High geopolitical risks remain

Source: Macrobond, Lyxor Asset Management

Supply and demand dynamics

Oil prices are determined by more unpredictable variables than other commodities, and so all forecasts should be taken with a huge pinch of salt, notes James de Bunsen, portfolio manager at Janus Henderson Investors.

Mr Bunsen explains most other commodities are largely determined by basic supply and demand dynamics – prices go up if demand grows or supply looks constrained, and vice versa – but oil literally fuels the global economy, and therefore, is of huge geopolitical importance.

“No other commodity can actually precipitate a global slowdown if prices get too high,” he adds.

“When analysing where oil prices might go from here we can take a view on these overarching geopolitical issues but they are, by nature, unpredictable.”

Therefore, it is important to concentrate on supply and demand, both in the short and long-term, and acknowledge that Opec, or even US President Donald Trump, could cause prices to vary significantly from fair value in the short to medium-term before fundamentals take over again, suggests Mr Bunsen.

While Mr Kumar adds: “Supply can go up and down depending on anything from technology to politics.

“Demand is the same – billions of retail consumers, millions of businesses, thousands of utility companies around the world.”

Gregory Perdon, co-chief investment officer at Arbuthnot Latham, observes the market looks relatively balanced and therefore predicts the prices are likely to be range-bound this year.
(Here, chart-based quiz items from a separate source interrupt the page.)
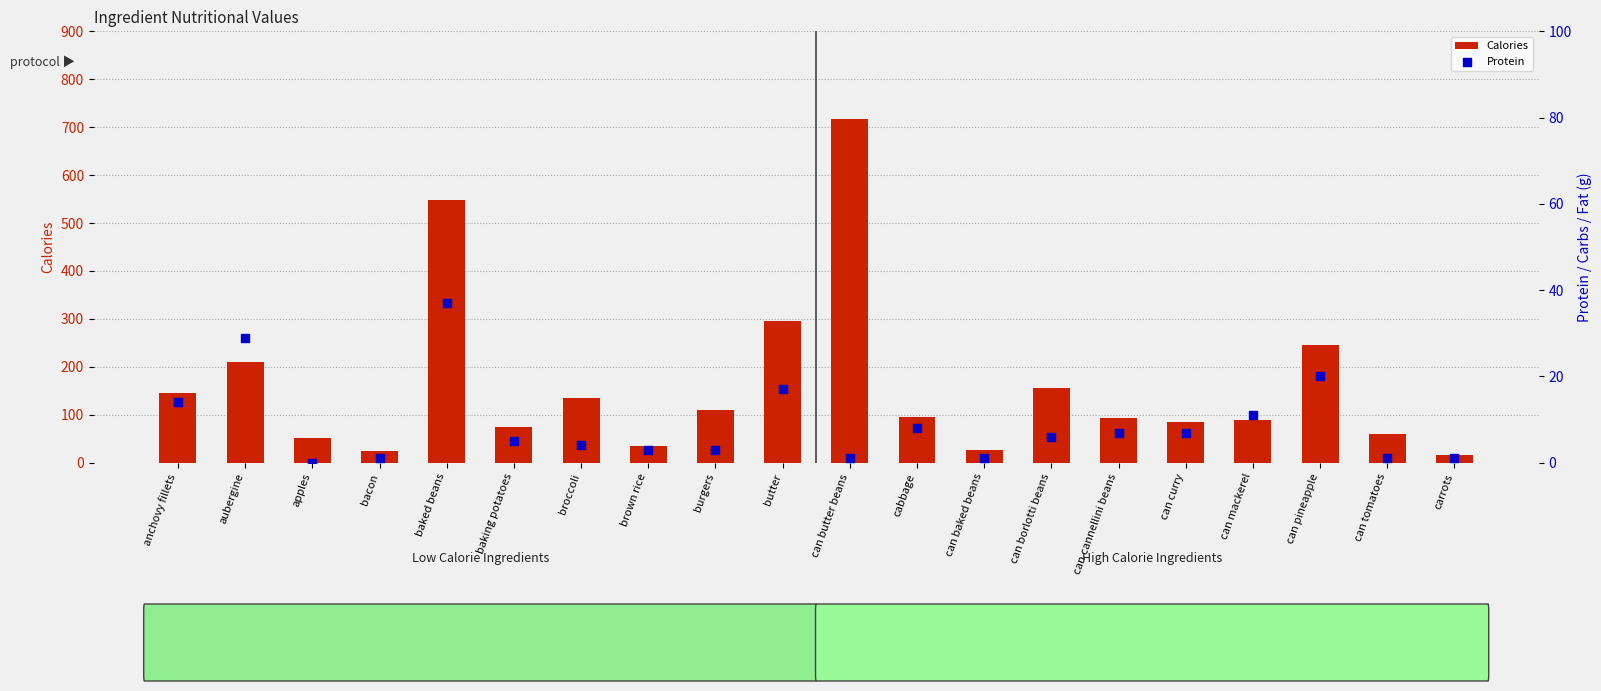

What are all the series names shown in the legend?

Calories, Protein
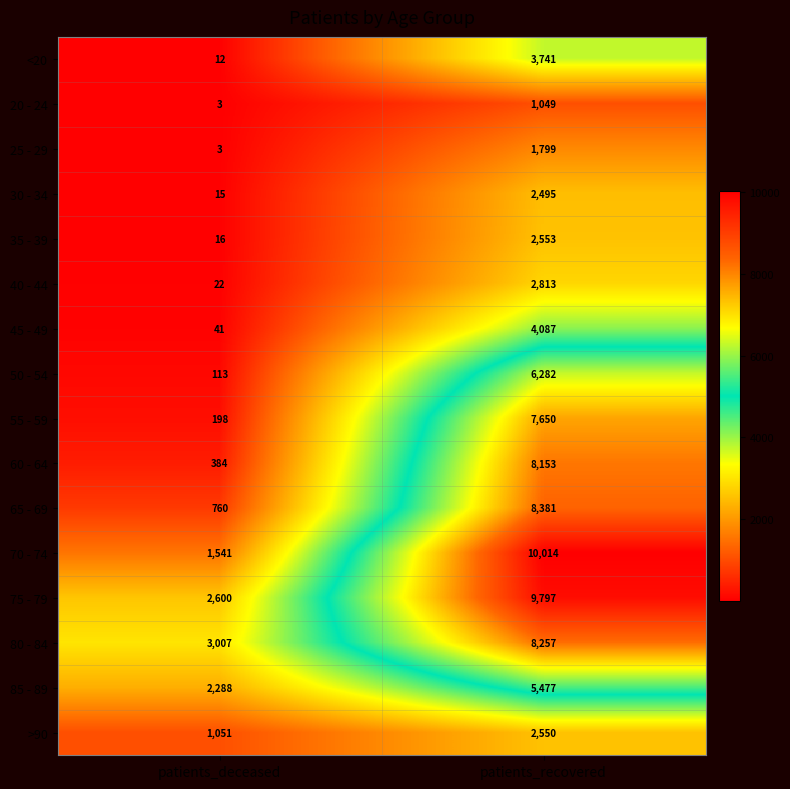

True or false: 80 - 84 has a value of 3917 at patients_recovered.

False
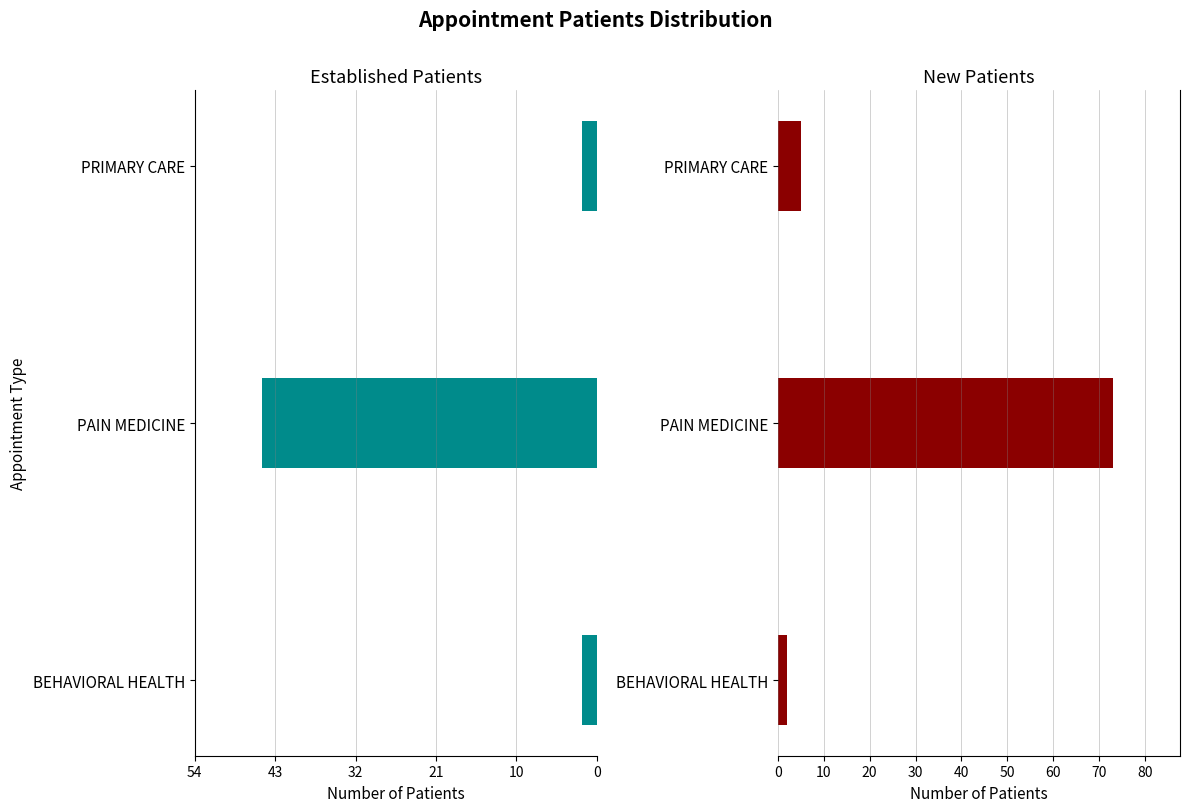

What is the minimum value for NewPatients?

2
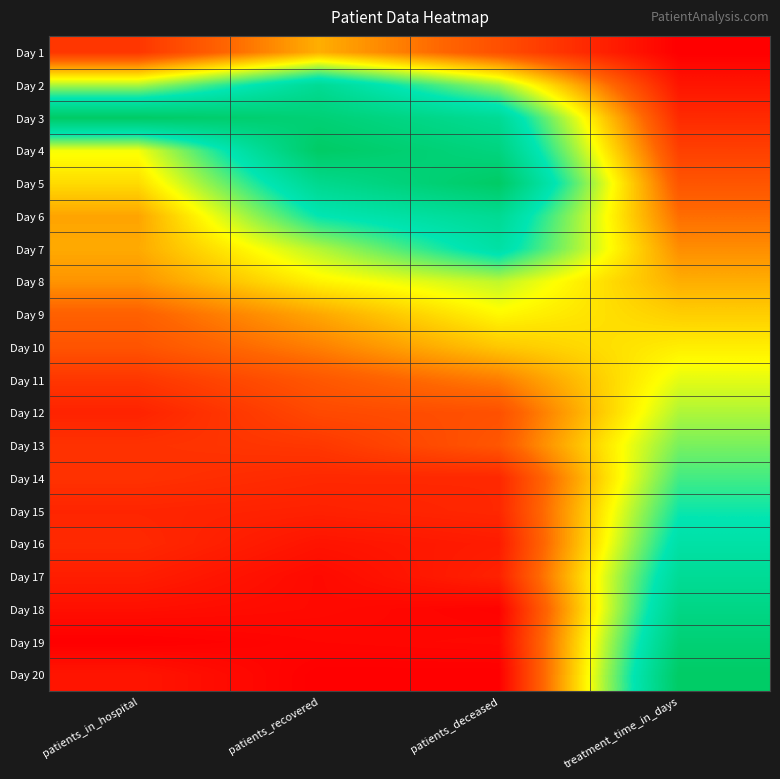

At patients_deceased, list the series in order from largest to smallest.

Day 5, Day 4, Day 6, Day 3, Day 7, Day 2, Day 8, Day 9, Day 10, Day 11, Day 13, Day 12, Day 1, Day 14, Day 15, Day 17, Day 16, Day 19, Day 18, Day 20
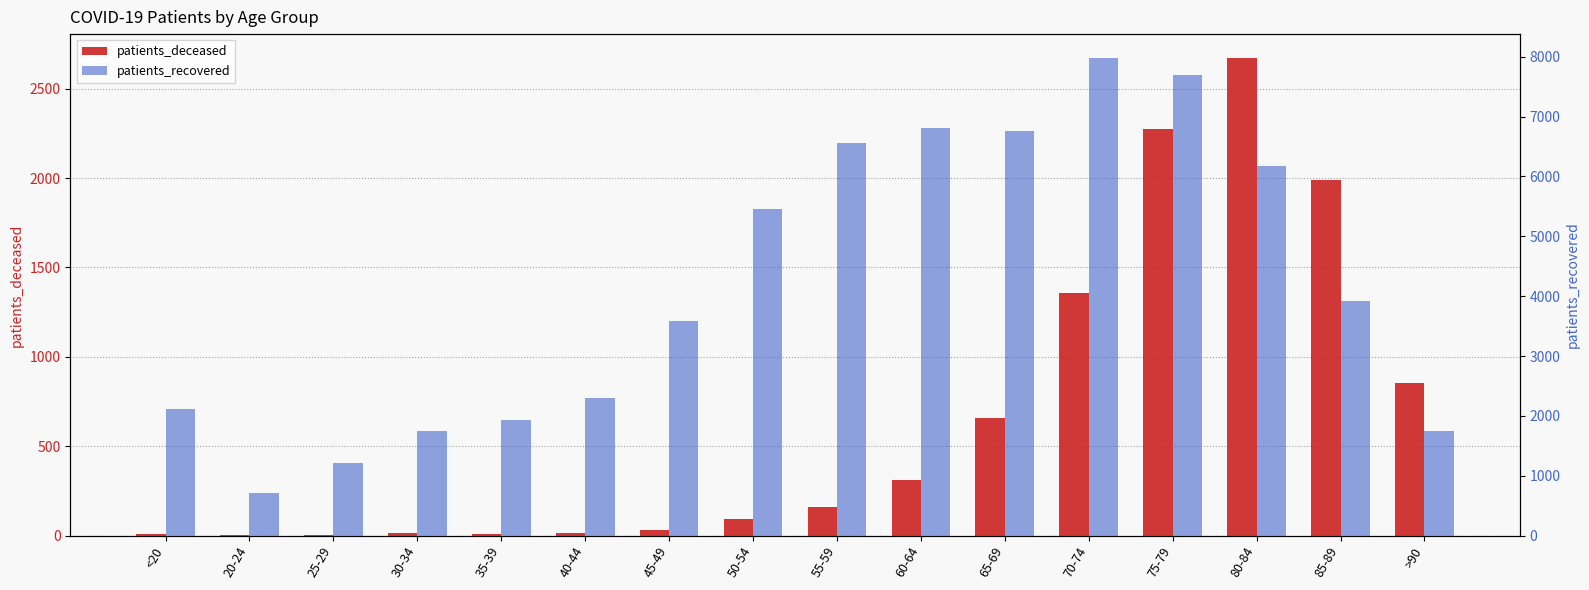

Read the patients_deceased value at >90, to the nearest 10.

860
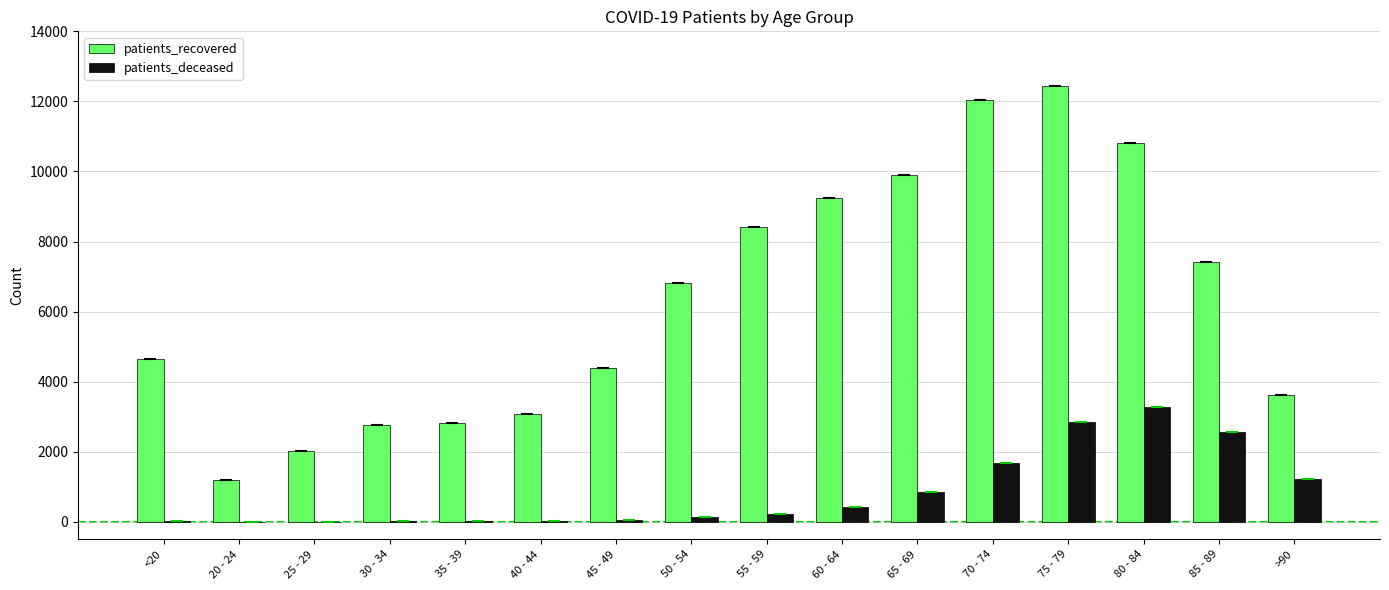

The patients_recovered series shows 12045 at 70 - 74. True or false?

True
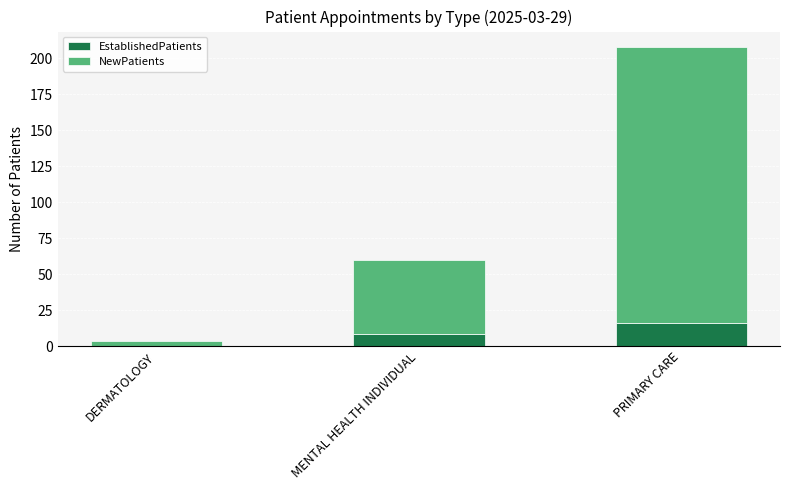

What is the sum of all EstablishedPatients values?

24.7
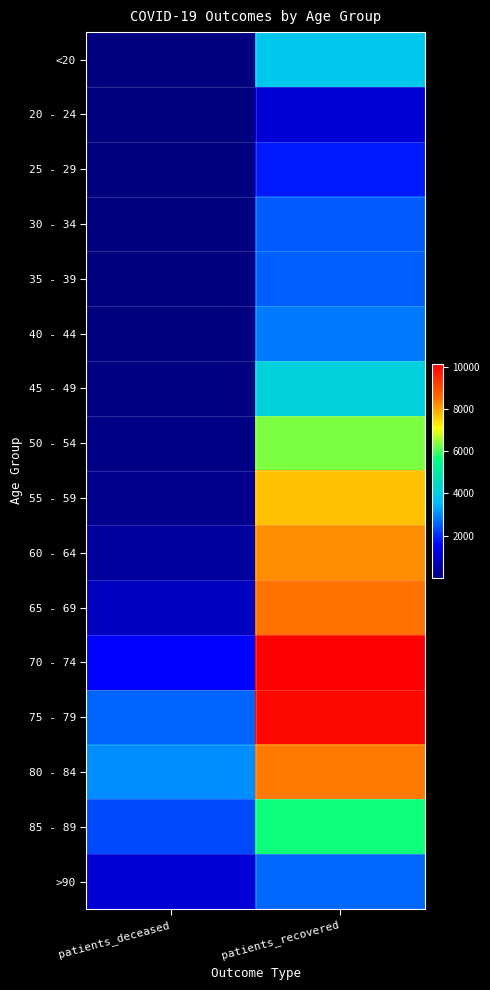

Reading right to left, extract all data points from this chart.

<20: patients_recovered=3840	patients_deceased=13
20 - 24: patients_recovered=1068	patients_deceased=3
25 - 29: patients_recovered=1829	patients_deceased=3
30 - 34: patients_recovered=2519	patients_deceased=15
35 - 39: patients_recovered=2576	patients_deceased=16
40 - 44: patients_recovered=2846	patients_deceased=22
45 - 49: patients_recovered=4122	patients_deceased=43
50 - 54: patients_recovered=6339	patients_deceased=114
55 - 59: patients_recovered=7734	patients_deceased=198
60 - 64: patients_recovered=8244	patients_deceased=391
65 - 69: patients_recovered=8538	patients_deceased=767
70 - 74: patients_recovered=10175	patients_deceased=1555
75 - 79: patients_recovered=10020	patients_deceased=2615
80 - 84: patients_recovered=8446	patients_deceased=3032
85 - 89: patients_recovered=5653	patients_deceased=2315
>90: patients_recovered=2648	patients_deceased=1071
He says: “The supply/demand dynamic features heavily in oil price fluctuation – we see supply constraints, lower interest rates, Chinese stimulus and the receding risk of a trade war all as supportive factors for oil.”

While Mr Teschmacher adds: “In the shorter term we look at global economic activity and demand to determine our oil outlook.

“Chinese growth acceleration is a high conviction view of ours… this should support oil prices through 2019.”

However, Mr de Bunsen notes one should also take a view on where the US dollar is going as a strong greenback rarely coincides with an oil price rally; although this year has been an exception.

On the demand side, he says global activity data has undoubtedly been soft in recent months.

He explains: “This has, in no small part, been due to the China-US trade spat.”

Macroeconomic uncertainties

Mr Teschmacher continues: “Signs are that both sides want a deal (China because they are suffering a proper slowdown and the US because Mr Trump has at least one eye on the 2020 election), and if resolved this should help support a recovery in the demand side of the equation.”

Peter Elston, chief investment officer at Seneca Investment Managers, reiterates that while it is always dangerous to make short-term predictions, “if the recent fall in bond yields around the world genuinely reflects weakening economic growth, there may be more scope for the oil price to fall than rise this year”.